* PASSAGE PROVIDED
Summertime was unrolling itself over the city of Bristol when one day I found myself walking down the old Welsh Back, a long-since redundant harbour lying near Bristol Bridge in the city centre.
From a couple of hundred yards away, I saw a lone figure next to a wall of an old warehouse. I knew the building and the last time I had seen it, it was its usual red-bricked self. Now a volume of
colour emanated off it. There was no one else about and I stopped
to survey the scene. I walked on a little more and the figure, which was silhouetted against the wall and was
clearly in no hurry whatsoever, reached for a spray-can and employed a few stokes. Now I could see who it actually was. Robin. The artful dodger. I approached cautiously, not wanting to disturb him
and also remembering our last hairy encounter. I walked up and took in his work; it was relatively similar to his New York cartoon stuff on the walls of the hotel. It was like this: a figure
sitting in an armchair being blasted by a hubristic TV set, the piece was full of characters coming out of the TV and the tag line was, ‘There’s a lot of noise going on but you
ain’t saying anything!’ It ran about four metres long by three metres high – a big piece. He didn’t hear me coming and I didn’t want him to think I was sneaking up on
him so I said: ‘Oi!’ and kicked a can towards him. He looked around casually and his eyes brightened when he saw me. That was a good
sign and we started to talk and
although he was surprised to see me he didn’t miss a beat in his friendliness. I talked about this painting he was doing in broad daylight. He must have had permission to do it judging by the
time of day. He was easy-going and after a while he got back to the wall, spray-can in hand.

* TO DO
**1)** In the passage provided, how large was the painting on the warehouse wall?
**2)** Convert the listing below into a Markdown table with the columns Row and Line, giving each non-blank line of the listing its own numbered row. Skip blank lines and leave the pictures out.

* DATA UNDER STUDY
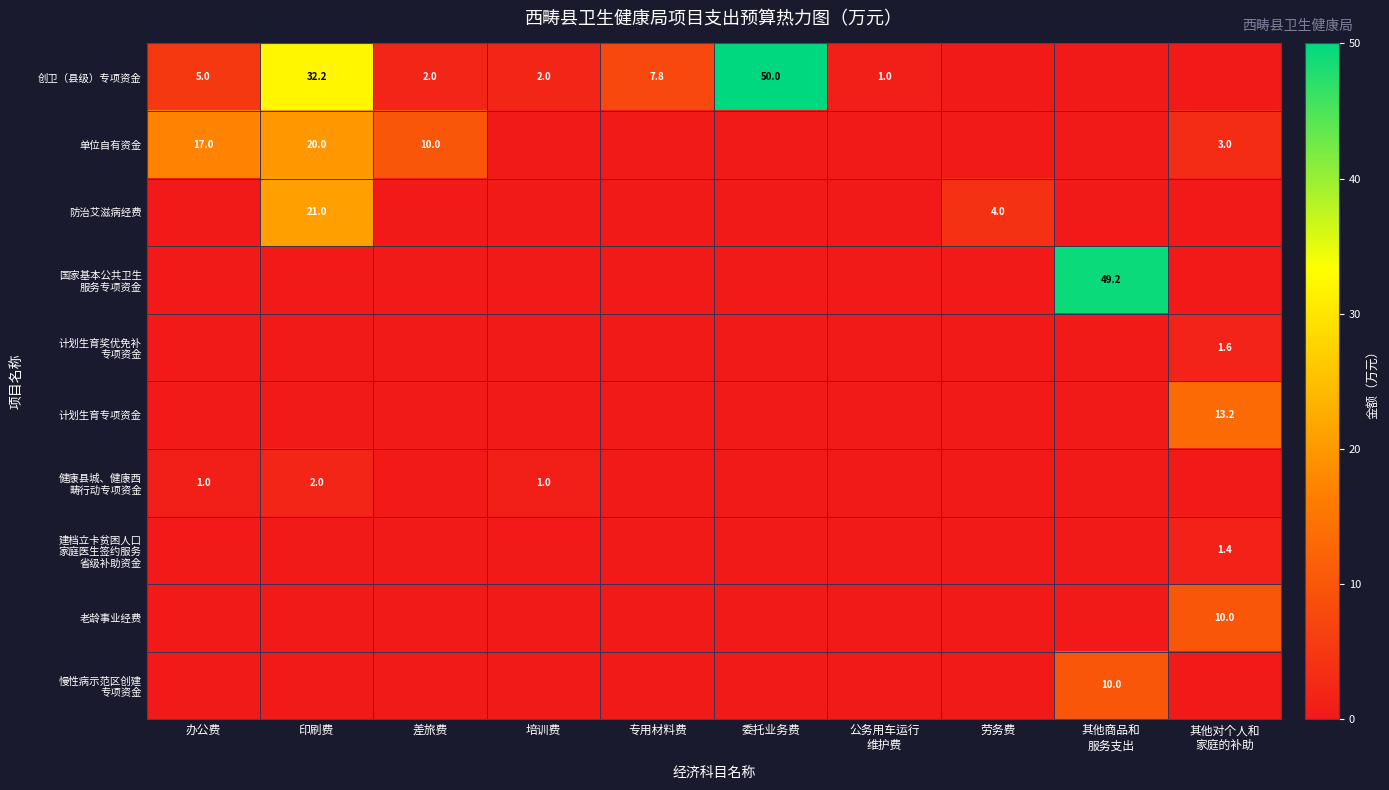

What is the difference between the maximum and minimum values in the 健康县城、健康西 畴行动专项资金 series?

2.0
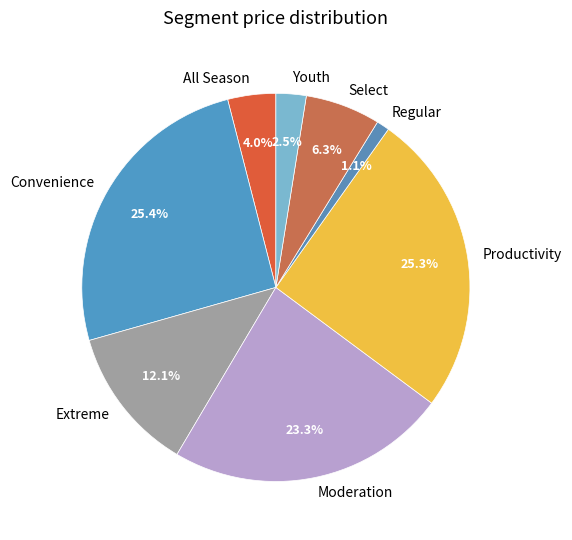

How much of the chart is everything except Productivity?

74.7%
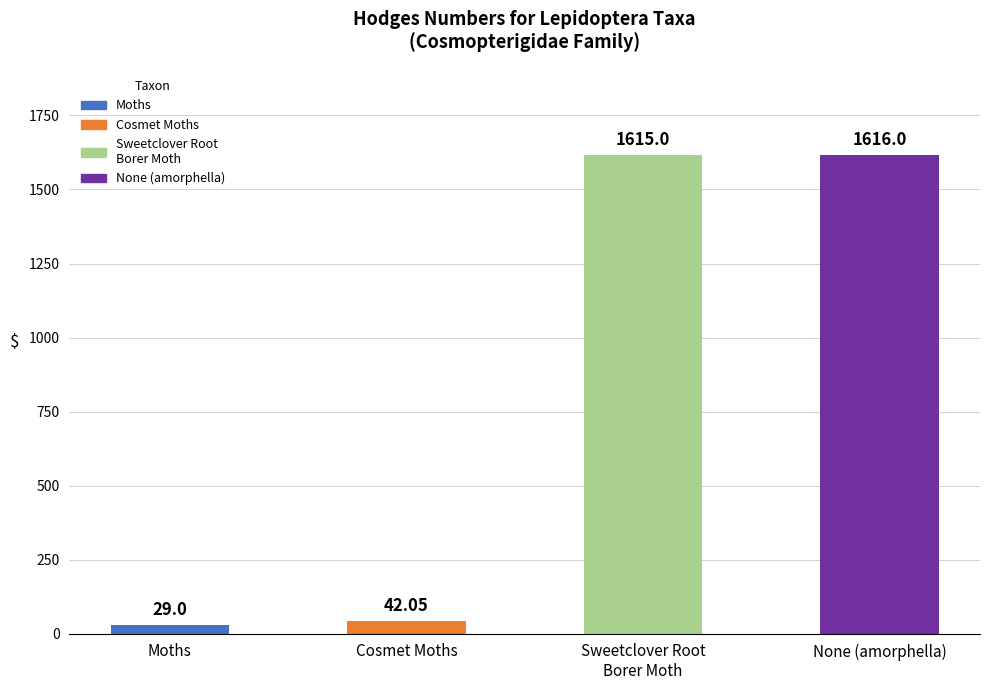

What is the average value?

825.5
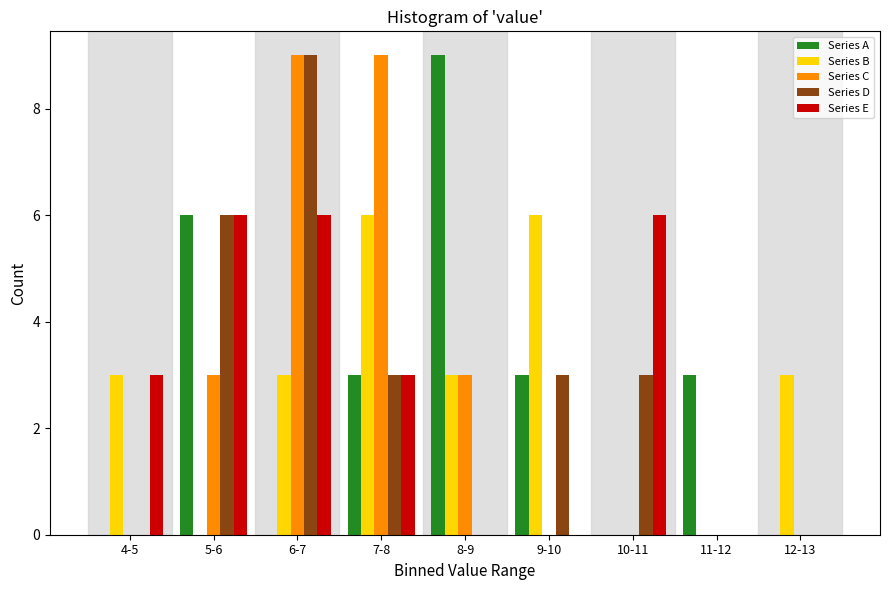

The value of Series E at 5-6 is 6. True or false?

True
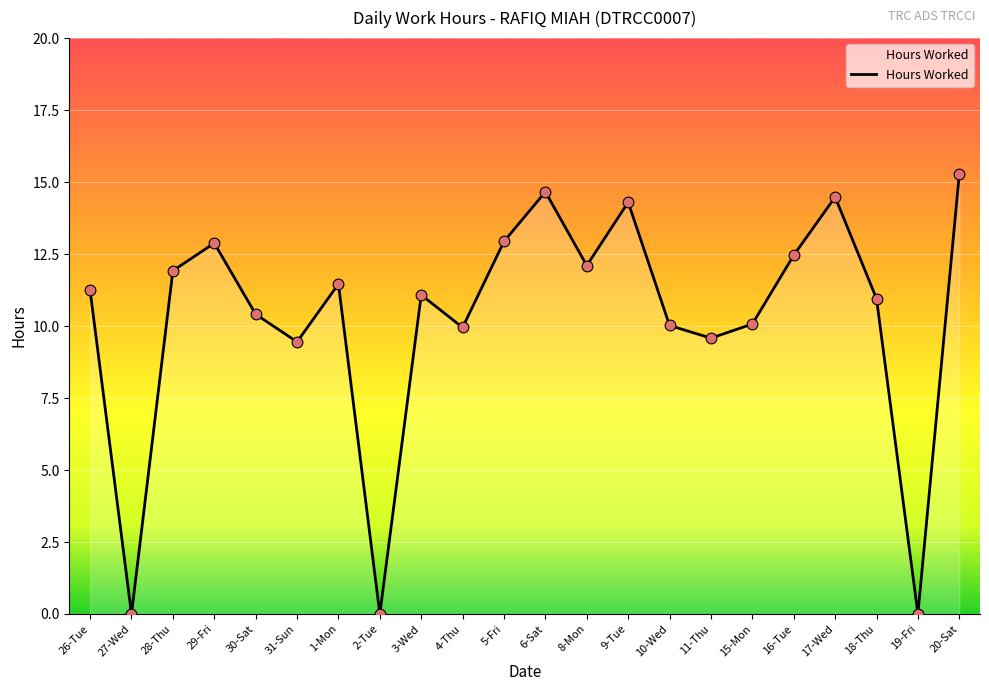

Approximately how many times larger is the value at 4-Thu compared to 18-Thu?

0.9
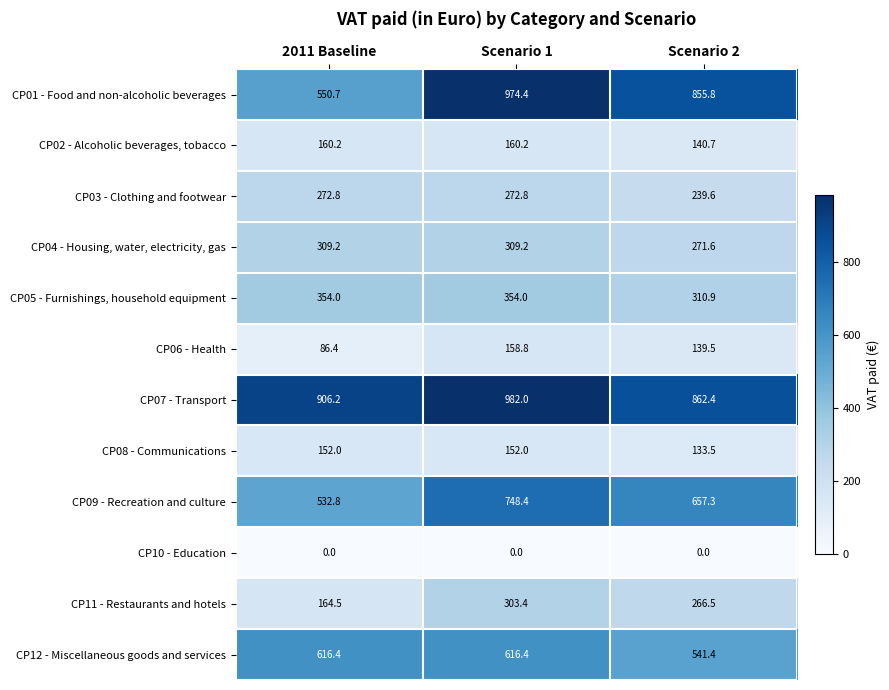

At Scenario 2, list the series in order from largest to smallest.

CP07 - Transport, CP01 - Food and non-alcoholic beverages, CP09 - Recreation and culture, CP12 - Miscellaneous goods and services, CP05 - Furnishings, household equipment, CP04 - Housing, water, electricity, gas, CP11 - Restaurants and hotels, CP03 - Clothing and footwear, CP02 - Alcoholic beverages, tobacco, CP06 - Health, CP08 - Communications, CP10 - Education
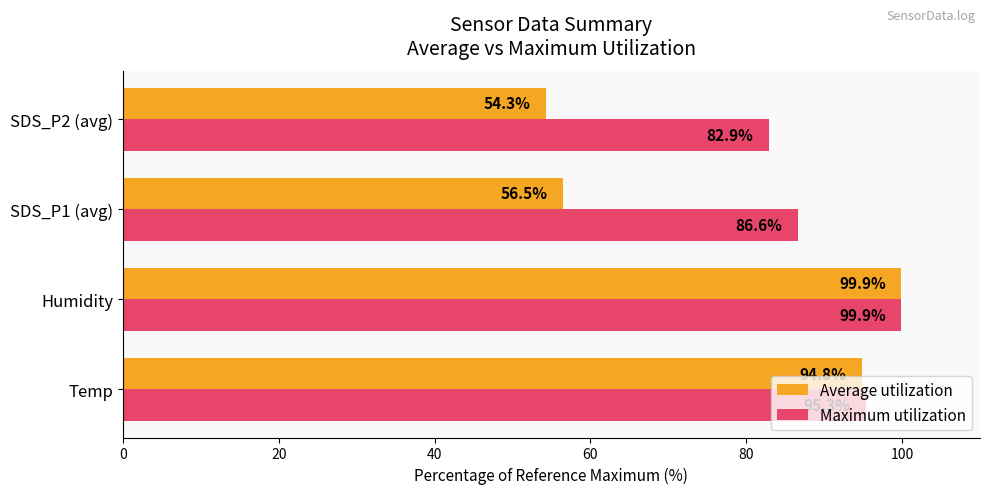

At which label is Maximum utilization closest to 91?

Temp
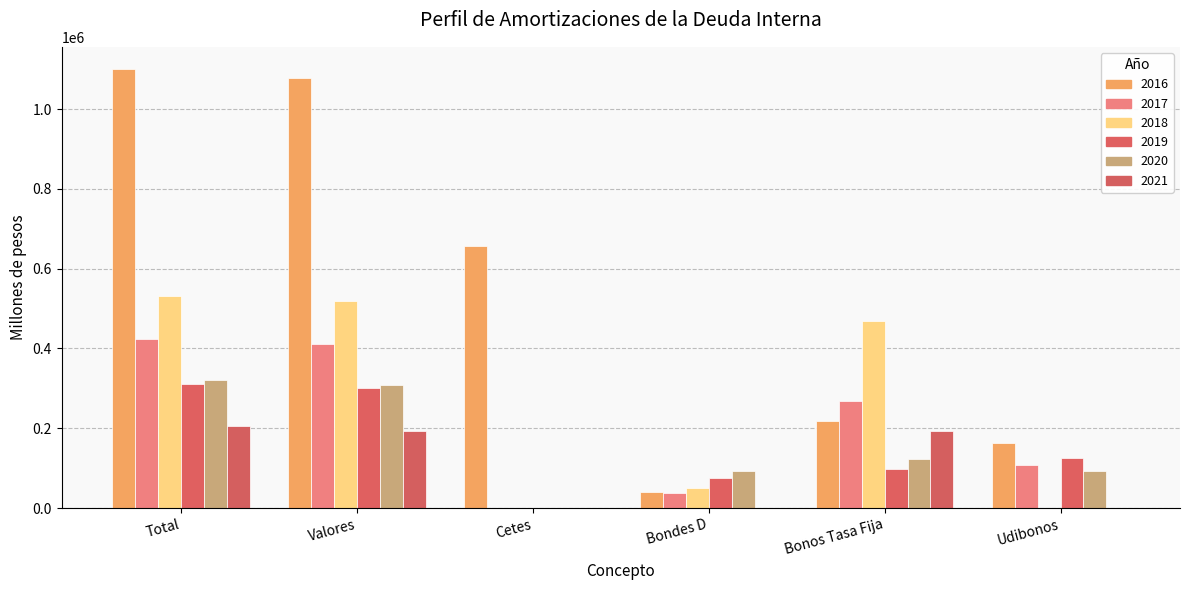

What value does the 2018 series have at Bondes D?

50386.1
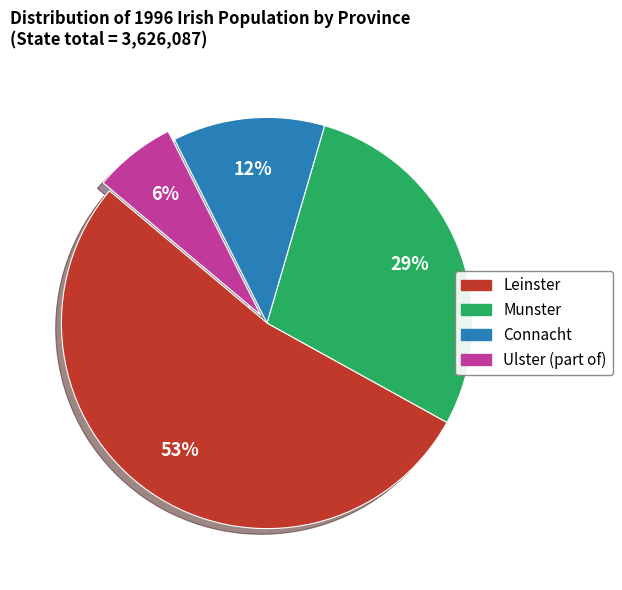

To the nearest percent, what is the average slice percentage?

25%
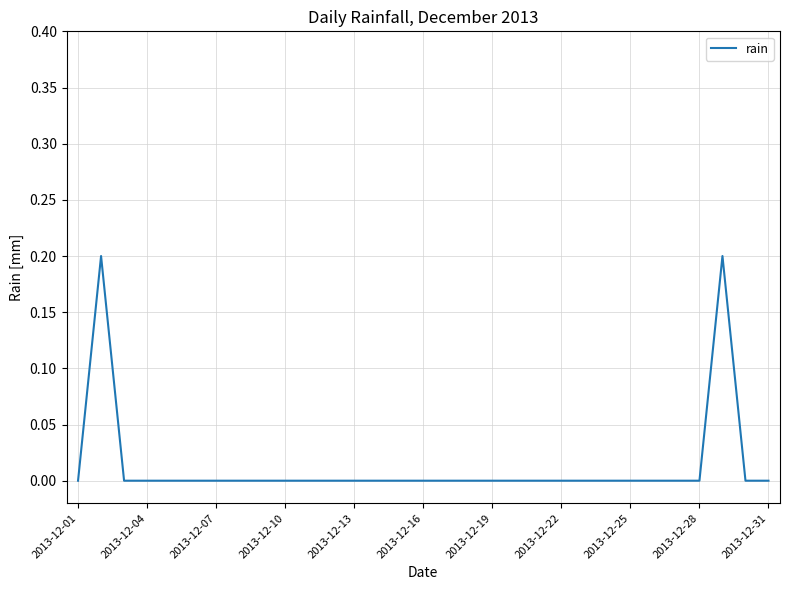

How many lines are shown in the chart?

1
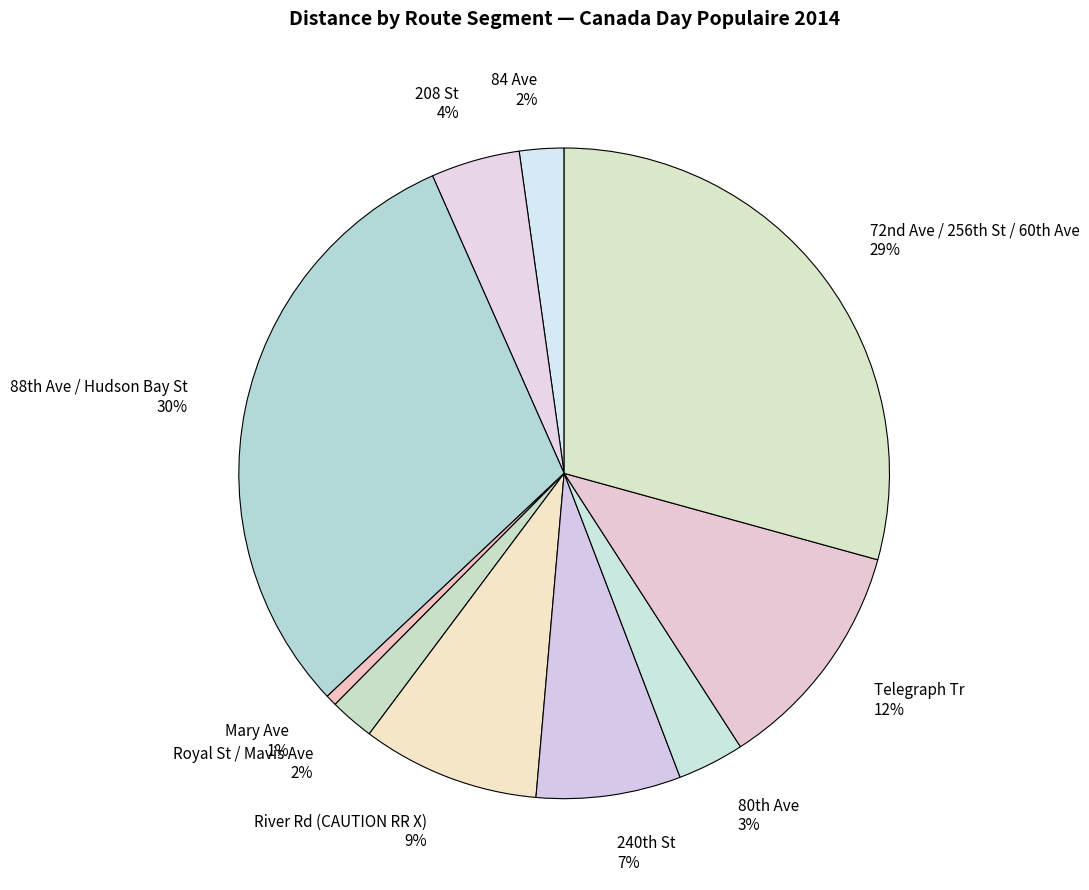

Does any single category account for the majority?

No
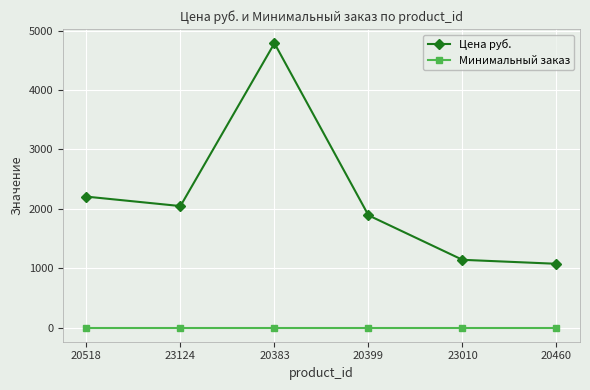

Between 20518 and 20399, which series saw the biggest shift?

Цена руб.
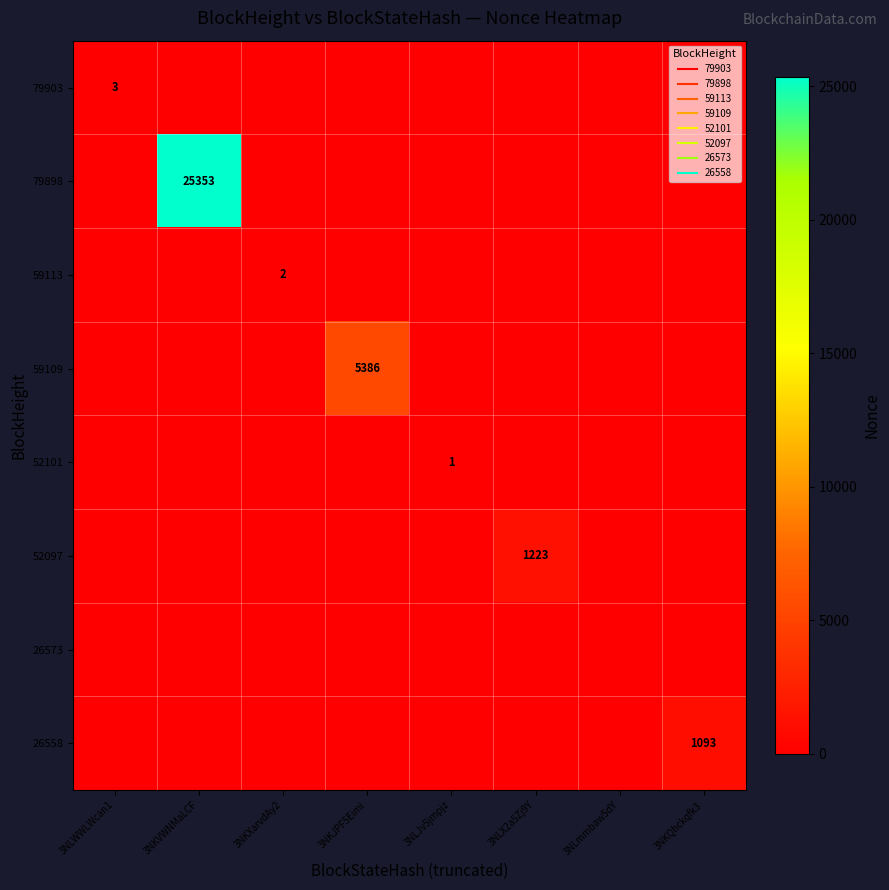

What is the difference between the highest and lowest values at 3NLJv5jmpjz?

1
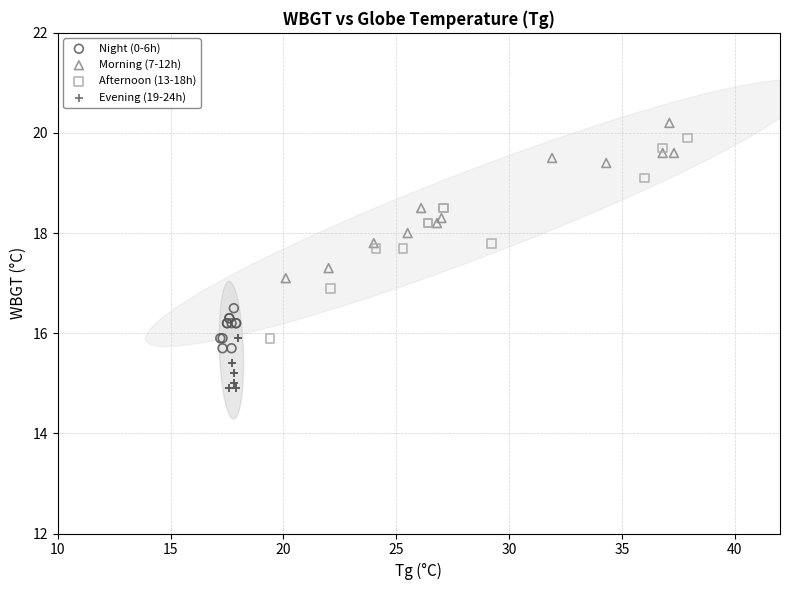

What are all the series names shown in the legend?

Night (0-6h), Morning (7-12h), Afternoon (13-18h), Evening (19-24h)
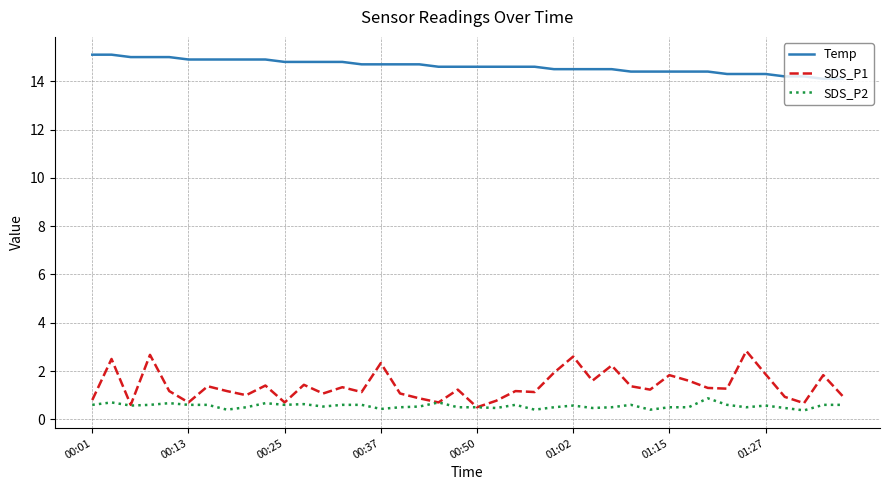

Which series has the largest total across all categories?

Temp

* SOLUTIONS TO THE TASKS
**1)** About four metres long by three metres high.

**2)**
| Row | Line |
|---|---|
| 1 | What is the difference between the maximum and minimum values in the 健康县城、健康西 畴行动专项资金 series? |
| 2 | 2.0 |
| 3 | How much of the chart is everything except Productivity? |
| 4 | 74.7% |
| 5 | What is the average value? |
| 6 | 825.5 |
| 7 | The value of Series E at 5-6 is 6. True or false? |
| 8 | True |
| 9 | Approximately how many times larger is the value at 4-Thu compared to 18-Thu? |
| 10 | 0.9 |
| 11 | At Scenario 2, list the series in order from largest to smallest. |
| 12 | CP07 - Transport, CP01 - Food and non-alcoholic beverages, CP09 - Recreation and culture, CP12 - Miscellaneous goods and services, CP05 - Furnishings, household equipment, CP04 - Housing, water, electricity, gas, CP11 - Restaurants and hotels, CP03 - Clothing and footwear, CP02 - Alcoholic beverages, tobacco, CP06 - Health, CP08 - Communications, CP10 - Education |
| 13 | At which label is Maximum utilization closest to 91? |
| 14 | Temp |
| 15 | What value does the 2018 series have at Bondes D? |
| 16 | 50386.1 |
| 17 | To the nearest percent, what is the average slice percentage? |
| 18 | 25% |
| 19 | How many lines are shown in the chart? |
| 20 | 1 |
| 21 | Does any single category account for the majority? |
| 22 | No |
| 23 | Between 20518 and 20399, which series saw the biggest shift? |
| 24 | Цена руб. |
| 25 | What is the difference between the highest and lowest values at 3NLJv5jmpjz? |
| 26 | 1 |
| 27 | What are all the series names shown in the legend? |
| 28 | Night (0-6h), Morning (7-12h), Afternoon (13-18h), Evening (19-24h) |
| 29 | Which series has the largest total across all categories? |
| 30 | Temp |